Available data:
★ ★ ★

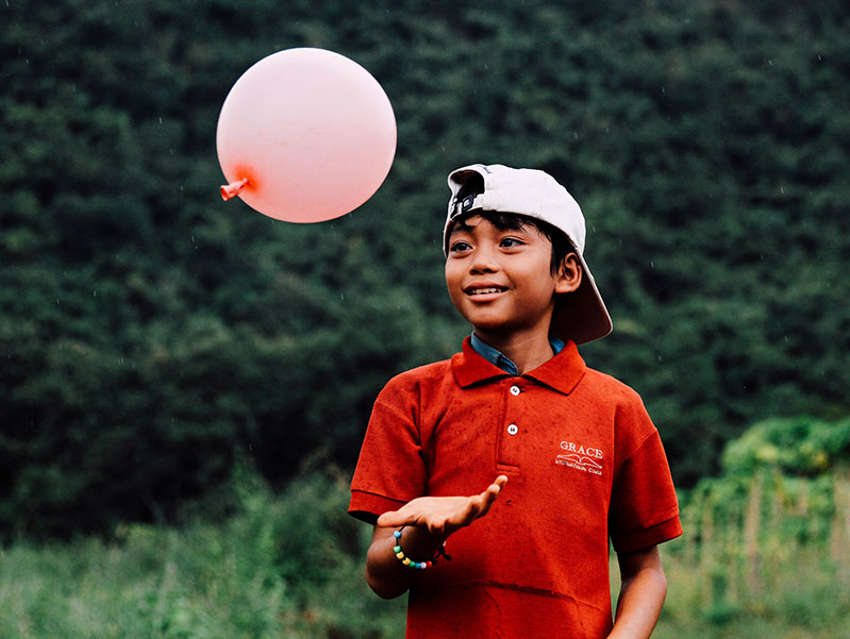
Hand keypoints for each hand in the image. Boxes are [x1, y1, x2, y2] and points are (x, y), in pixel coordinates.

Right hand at [376, 475, 507, 537]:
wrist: (434, 524)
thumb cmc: (418, 520)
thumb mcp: (406, 518)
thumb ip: (395, 520)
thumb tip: (379, 521)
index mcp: (436, 525)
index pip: (437, 528)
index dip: (438, 526)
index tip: (437, 525)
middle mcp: (454, 522)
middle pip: (463, 519)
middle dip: (470, 511)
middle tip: (475, 502)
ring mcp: (466, 514)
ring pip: (479, 509)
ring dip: (488, 499)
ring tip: (495, 487)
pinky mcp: (474, 506)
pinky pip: (487, 499)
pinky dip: (495, 490)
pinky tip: (504, 479)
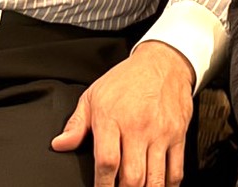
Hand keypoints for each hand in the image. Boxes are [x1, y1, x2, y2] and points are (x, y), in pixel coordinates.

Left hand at [51, 40, 194, 186]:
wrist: (164, 62)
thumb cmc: (126, 79)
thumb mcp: (94, 95)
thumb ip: (76, 124)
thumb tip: (60, 144)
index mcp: (112, 118)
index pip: (107, 161)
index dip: (103, 186)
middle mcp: (138, 127)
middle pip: (133, 177)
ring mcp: (160, 133)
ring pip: (156, 178)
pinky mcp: (178, 135)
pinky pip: (175, 171)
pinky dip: (168, 186)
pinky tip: (157, 186)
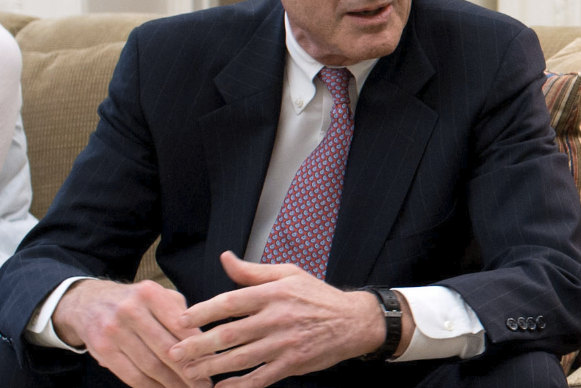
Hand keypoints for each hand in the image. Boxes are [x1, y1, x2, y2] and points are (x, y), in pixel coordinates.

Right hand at [52, 278, 208, 387]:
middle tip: (205, 384)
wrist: (88, 302)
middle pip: (166, 348)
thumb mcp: (157, 295)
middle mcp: (130, 310)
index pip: (180, 325)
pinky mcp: (102, 350)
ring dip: (172, 383)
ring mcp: (114, 331)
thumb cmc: (135, 301)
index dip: (198, 346)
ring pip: (149, 365)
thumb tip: (206, 341)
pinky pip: (131, 375)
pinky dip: (150, 387)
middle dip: (188, 370)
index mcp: (150, 293)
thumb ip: (180, 313)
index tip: (213, 362)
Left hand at [169, 251, 386, 386]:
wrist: (353, 321)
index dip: (203, 311)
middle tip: (175, 352)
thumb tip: (224, 259)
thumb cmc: (318, 296)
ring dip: (211, 367)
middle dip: (198, 345)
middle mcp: (277, 318)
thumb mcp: (288, 274)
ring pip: (240, 358)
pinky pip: (259, 377)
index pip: (231, 301)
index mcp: (274, 293)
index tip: (182, 319)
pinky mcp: (292, 364)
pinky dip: (239, 385)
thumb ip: (253, 272)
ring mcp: (284, 343)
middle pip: (229, 334)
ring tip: (189, 373)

★ ★ ★

Work required: Each entry should be copied exactly as written, though any pictures stay out.

Exercise answer:
Hand keypoints for each hand in the image. Boxes are [x1, y1, x2, y2] and points are (x, y), in pixel coordinates.

Right hand at [376, 475, 507, 537]:
wrist: (434, 524)
thumb cmc: (418, 520)
thumb mcp: (406, 518)
thumb ip: (395, 520)
thumb tip: (379, 521)
index mcp: (436, 525)
index pip: (437, 528)
index dip: (438, 526)
index tip: (437, 525)
middle mcp: (454, 522)
middle pip: (463, 519)
middle dip: (470, 511)
middle tip: (475, 502)
ring mcp: (466, 514)
ring pip: (479, 509)
ring dip: (488, 499)
ring tip: (495, 487)
pinky mcp: (474, 506)
pinky pip: (487, 499)
pinky dip: (495, 490)
pinky tip: (504, 479)
Hand keypoints for each hand in the image. Boxes are [x1, y1, x2, y2] and points are (x, y), in pixel coordinates.

Left hand at [51, 40, 194, 186]:
wrist: (164, 62)
thumb cmc: (126, 79)
thumb mcp: (94, 95)
thumb ip: (76, 124)
thumb tip: (60, 144)
index mcp: (112, 118)
index pip: (107, 161)
index dip: (103, 186)
middle mcp: (138, 127)
middle pip: (133, 177)
ring mcp: (160, 133)
ring pip: (156, 178)
pinky mcp: (178, 135)
pinky pip: (175, 171)
pinky dip: (168, 186)
pinky tip: (157, 186)
Hand keypoints for each hand in the image. Boxes are [x1, y1, x2, y2] and points are (x, y), in pixel coordinates.

Right hand at [52, 278, 208, 387]:
middle tip: (205, 384)
wrist: (88, 302)
middle pip: (166, 348)
thumb mcp: (157, 295)
middle mcp: (130, 310)
index pip: (180, 325)
pinky mcp: (102, 350)
ring dip: (172, 383)
ring mcp: (114, 331)
thumb cmc: (135, 301)
index dip: (198, 346)
ring pip: (149, 365)
thumb tip: (206, 341)
pinky pip: (131, 375)
pinky dip: (150, 387)
middle dip: (188, 370)
index mcp: (150, 293)
thumb ip: (180, 313)
index tip: (213, 362)
Left hand at [169, 251, 386, 386]:
wrist: (353, 321)
index dip: (203, 311)
middle tip: (175, 352)
thumb tip: (224, 259)
thumb cmc: (318, 296)
ring dip: (211, 367)
middle dip: (198, 345)
middle mcp: (277, 318)
thumb mcp: (288, 274)
ring pip: (240, 358)
pinky pip: (259, 377)
index pip: (231, 301)
index mcp: (274, 293)
index tip: (182, 319)
pinky mcp: (292, 364)
pinky dip: (239, 385)
thumb ip: (253, 272)
ring mcp: (284, 343)
middle pip: (229, 334)
ring tip: (189, 373)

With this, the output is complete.